The key is where the leadership of these grander integrated neighbourhood teams will come from. Who will be in charge and have accountability for them? It does seem unlikely that system organisations will all put resources into these teams and at the same time totally cede control of them to the PCN practices. This is what the report says about this:
“The role of PCN clinical directors in the future will be essential to the leadership of integrated neighbourhood teams… More focus needs to be given to the development and support of clinical directors beyond the current basic arrangements provided through the national contract, including the local provision of sufficient protected time to be able to meet the leadership challenge in integrated neighbourhood teams.
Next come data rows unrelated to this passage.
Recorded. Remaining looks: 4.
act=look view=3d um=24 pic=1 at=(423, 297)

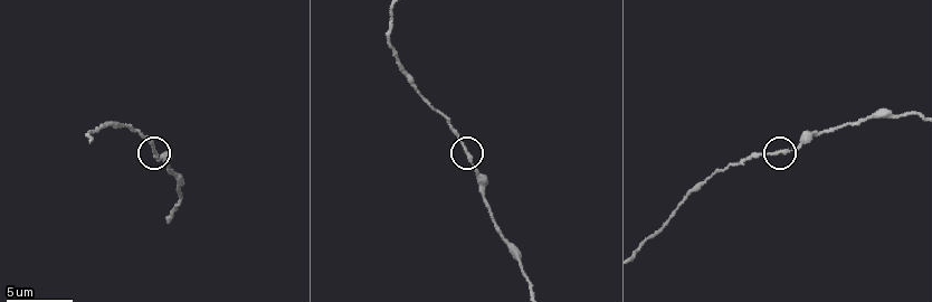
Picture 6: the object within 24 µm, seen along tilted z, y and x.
act=look view=3d um=10 pic=6 at=(785, 152)

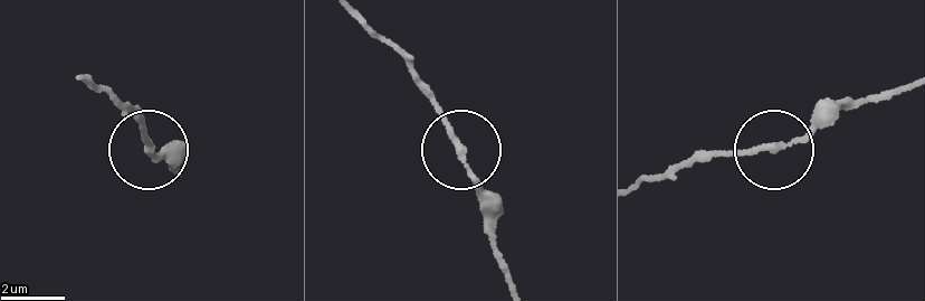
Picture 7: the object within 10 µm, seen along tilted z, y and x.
act=pass width_nm=180 runs_along=7:(361, 20), (430, 91), (461, 149), (485, 227) found='all the same cell'

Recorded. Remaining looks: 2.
act=look view=3d um=16 pic=6 at=(865, 117) why='thick turns thin'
Some systems will want to go beyond this and use even more innovative ways to support clinical directors to expand and develop their integrated neighbourhood teams, for example:
- some neighbourhood teams may offer an opportunity to develop different areas of focus and specialisation, with senior GPs serving as the ‘consultant in general practice’ – working across prevention, chronic and urgent care as part of wider teams
- securing the specialist input from secondary care required in neighbourhood teams, as part of job planning for consultants
- supporting community partners to operationally embed relevant teams as an integral part of existing PCN teams, recognising that the integration of community and mental health services with primary care is crucial to delivering more integrated care for patients in the community, as set out in the NHS Long Term Plan” (p22)
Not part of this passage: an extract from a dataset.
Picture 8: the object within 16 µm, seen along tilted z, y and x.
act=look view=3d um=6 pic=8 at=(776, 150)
What should we make of this? It seems to be saying PCN Clinical Directors will be the first port of call when it comes to who will be leading these new integrated neighbourhood teams. But how many PCN CDs are going to be able to commit the three (or more) days a week this expanded role is going to require? Does this then mean the bullets above are alternative leadership options? It is not a huge step to see these being led by individuals from community trusts, mental health providers, or even secondary care.
As a minimum the implication is that the management infrastructure (if not the clinical leadership) will come from an existing provider (cf the action on p34 “baseline the existing organisational capacity and capability for primary care, across system, place and neighbourhood levels, to ensure systems can undertake their core operational and transformational functions” – I don’t suppose for one minute the answer will be to put more funding into a standalone PCN infrastructure).
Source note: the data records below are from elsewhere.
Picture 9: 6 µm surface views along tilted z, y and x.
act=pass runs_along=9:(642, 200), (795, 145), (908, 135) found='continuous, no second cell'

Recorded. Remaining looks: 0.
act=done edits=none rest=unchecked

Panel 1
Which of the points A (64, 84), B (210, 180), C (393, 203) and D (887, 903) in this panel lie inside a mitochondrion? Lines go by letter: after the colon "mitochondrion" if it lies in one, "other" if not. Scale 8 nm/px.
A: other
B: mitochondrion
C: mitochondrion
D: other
The report pushes hard for additional resources for these teams to be allocated at an ICS level (as opposed to the current model of nationally via the PCN DES). If this is the route of future additional funding for general practice (if this year’s contract negotiations told us anything it is that any new money for general practice has to come via PCNs or their successors), and the leadership and management of these teams increasingly sits outside of general practice, the profession could quickly lose control of its own resources.
Integrated neighbourhood teams are coming, and they are coming quickly. Behind the attractive picture of clinical teams all working in harmony across the PCN, there are big issues of leadership, ownership and control that need to be played out in each area. General practice will need to pay close attention to how this happens because of the significant consequences it will have for its own future.